Ciononostante, un indizio vi sarebbe. Si è molto discusso a sproposito di un video girato al Twiga in occasione della Pasqua. Le immagini catturate nel locale dei vip della Versilia – di proprietà di Flavio Briatore e della stessa Santanchè prima che ne cedesse le quote al suo compagno di vita Dimitri Kunz d’Asburgo Lorena – mostrano un rilassato presidente del Senato in lieta compagnia proprio della signora Santanchè. La solita sinistra, che delle dinamiche intestine della destra non ha mai capito granché, l’ha messa sull’abusato piano del giudizio morale. Sbagliando.
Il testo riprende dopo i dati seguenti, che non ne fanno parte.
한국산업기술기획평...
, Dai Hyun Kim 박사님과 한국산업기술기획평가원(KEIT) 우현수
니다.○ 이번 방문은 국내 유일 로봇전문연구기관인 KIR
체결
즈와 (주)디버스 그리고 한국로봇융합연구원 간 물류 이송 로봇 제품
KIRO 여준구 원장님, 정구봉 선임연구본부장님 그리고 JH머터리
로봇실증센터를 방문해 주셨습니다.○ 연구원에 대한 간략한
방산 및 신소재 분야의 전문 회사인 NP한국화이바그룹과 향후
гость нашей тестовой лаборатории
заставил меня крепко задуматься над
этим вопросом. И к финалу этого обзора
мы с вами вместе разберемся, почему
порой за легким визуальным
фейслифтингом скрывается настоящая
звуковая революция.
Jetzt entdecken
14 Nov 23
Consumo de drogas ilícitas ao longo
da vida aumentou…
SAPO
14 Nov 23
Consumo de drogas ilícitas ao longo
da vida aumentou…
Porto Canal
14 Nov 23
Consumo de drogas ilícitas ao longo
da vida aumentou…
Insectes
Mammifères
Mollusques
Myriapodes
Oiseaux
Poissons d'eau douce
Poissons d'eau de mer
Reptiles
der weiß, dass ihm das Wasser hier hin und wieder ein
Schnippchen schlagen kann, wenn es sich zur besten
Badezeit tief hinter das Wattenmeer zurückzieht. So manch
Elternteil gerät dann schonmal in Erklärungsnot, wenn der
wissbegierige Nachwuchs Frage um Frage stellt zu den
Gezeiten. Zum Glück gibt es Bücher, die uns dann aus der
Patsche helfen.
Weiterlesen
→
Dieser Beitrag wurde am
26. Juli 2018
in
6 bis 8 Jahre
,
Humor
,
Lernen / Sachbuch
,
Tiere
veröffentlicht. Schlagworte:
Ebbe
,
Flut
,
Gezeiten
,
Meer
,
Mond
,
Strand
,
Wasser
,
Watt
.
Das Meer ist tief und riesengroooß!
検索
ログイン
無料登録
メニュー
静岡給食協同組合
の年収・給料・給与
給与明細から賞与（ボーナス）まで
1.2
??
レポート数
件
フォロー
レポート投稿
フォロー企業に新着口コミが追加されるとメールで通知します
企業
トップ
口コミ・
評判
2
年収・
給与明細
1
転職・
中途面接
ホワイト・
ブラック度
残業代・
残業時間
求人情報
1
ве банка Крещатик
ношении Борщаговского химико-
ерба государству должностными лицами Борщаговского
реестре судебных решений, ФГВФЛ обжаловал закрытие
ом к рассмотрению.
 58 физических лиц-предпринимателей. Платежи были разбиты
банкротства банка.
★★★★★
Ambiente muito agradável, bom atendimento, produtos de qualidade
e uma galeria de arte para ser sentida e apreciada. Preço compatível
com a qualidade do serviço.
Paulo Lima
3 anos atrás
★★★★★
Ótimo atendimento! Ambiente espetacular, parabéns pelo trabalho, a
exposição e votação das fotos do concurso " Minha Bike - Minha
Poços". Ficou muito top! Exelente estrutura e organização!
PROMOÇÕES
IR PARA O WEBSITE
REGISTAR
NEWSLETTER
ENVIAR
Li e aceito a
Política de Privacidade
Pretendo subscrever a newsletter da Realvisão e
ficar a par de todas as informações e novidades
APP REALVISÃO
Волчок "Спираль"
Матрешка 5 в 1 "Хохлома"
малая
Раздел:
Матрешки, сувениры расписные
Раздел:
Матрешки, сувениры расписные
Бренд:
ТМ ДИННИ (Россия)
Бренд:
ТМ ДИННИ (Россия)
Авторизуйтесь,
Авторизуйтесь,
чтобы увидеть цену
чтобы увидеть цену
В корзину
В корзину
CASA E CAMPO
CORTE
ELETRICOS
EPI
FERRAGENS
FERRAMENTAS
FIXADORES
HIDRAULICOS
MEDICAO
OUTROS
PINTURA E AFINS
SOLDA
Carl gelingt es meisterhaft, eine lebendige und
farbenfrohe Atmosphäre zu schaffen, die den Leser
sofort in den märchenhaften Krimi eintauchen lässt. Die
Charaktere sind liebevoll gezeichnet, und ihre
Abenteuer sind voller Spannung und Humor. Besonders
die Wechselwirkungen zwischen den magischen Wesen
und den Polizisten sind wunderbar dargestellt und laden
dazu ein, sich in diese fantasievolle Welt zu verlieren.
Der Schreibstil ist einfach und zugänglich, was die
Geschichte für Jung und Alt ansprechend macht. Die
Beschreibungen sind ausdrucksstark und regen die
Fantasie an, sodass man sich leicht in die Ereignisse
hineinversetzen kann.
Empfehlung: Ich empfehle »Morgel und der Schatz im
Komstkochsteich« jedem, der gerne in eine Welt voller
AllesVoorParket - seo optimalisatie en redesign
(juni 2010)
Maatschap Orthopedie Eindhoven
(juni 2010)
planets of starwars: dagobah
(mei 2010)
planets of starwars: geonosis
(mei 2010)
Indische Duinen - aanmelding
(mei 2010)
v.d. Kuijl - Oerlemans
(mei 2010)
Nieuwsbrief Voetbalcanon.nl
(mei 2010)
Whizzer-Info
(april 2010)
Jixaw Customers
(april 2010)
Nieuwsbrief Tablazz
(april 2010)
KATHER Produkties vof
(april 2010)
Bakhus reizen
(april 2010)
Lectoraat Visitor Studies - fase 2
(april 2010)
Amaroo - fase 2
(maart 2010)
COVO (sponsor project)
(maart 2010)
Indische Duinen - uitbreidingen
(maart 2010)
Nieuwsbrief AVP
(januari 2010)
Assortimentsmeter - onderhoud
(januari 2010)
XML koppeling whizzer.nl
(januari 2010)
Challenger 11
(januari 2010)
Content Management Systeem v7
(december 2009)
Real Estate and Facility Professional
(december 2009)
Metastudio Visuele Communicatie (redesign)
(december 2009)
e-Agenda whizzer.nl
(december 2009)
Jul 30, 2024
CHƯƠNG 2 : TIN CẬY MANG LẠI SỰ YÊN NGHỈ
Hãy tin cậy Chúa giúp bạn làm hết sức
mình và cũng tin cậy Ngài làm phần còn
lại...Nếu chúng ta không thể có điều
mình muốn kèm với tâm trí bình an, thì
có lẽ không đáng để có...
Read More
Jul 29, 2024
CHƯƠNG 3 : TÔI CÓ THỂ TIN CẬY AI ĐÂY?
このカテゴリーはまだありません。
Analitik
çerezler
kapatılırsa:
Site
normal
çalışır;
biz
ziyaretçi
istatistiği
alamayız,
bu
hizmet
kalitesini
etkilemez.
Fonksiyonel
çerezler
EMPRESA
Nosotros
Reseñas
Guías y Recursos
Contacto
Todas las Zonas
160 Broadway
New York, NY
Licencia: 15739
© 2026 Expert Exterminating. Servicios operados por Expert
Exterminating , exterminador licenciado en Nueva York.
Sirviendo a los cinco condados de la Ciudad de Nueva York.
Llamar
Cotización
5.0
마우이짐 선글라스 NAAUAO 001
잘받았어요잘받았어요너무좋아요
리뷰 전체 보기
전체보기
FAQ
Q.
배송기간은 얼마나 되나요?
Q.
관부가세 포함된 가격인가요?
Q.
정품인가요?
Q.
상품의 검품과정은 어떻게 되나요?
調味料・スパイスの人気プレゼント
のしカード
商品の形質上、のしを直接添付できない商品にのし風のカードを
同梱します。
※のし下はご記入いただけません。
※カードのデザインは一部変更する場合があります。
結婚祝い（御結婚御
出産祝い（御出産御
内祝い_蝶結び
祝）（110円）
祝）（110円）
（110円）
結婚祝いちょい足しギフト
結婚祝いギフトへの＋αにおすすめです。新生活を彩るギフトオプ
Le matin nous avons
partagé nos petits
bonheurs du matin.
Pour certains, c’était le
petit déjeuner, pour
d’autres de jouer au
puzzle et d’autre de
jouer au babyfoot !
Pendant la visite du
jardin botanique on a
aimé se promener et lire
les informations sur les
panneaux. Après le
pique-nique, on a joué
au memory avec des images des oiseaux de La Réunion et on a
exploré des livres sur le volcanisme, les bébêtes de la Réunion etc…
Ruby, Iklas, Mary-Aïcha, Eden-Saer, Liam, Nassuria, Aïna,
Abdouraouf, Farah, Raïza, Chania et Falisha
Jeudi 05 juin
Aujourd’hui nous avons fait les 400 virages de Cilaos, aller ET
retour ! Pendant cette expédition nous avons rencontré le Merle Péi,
Il video a modo suo voleva essere un messaggio in bottiglia lanciato nelle acque del Tirreno perché giungesse ai Fratelli d’Italia accampati tra la sponda del Tevere e il Colle Oppio, luogo di antichi fasti della gioventù missina romana. Un messaggio che, a causa delle origini sicule di Ignazio La Russa – nasce a Paternò nella piana catanese – potrebbe financo essere un tantino frainteso. Cosa dice il messaggio? Una roba semplice da capire: Daniela è affare nostro, voi altri del cerchio capitolino statene alla larga. Chi ha orecchie per intendere, intenda. E Giorgia le orecchie le ha ben funzionanti e le drizza ogniqualvolta, anche solo a gesti, parla Ignazio.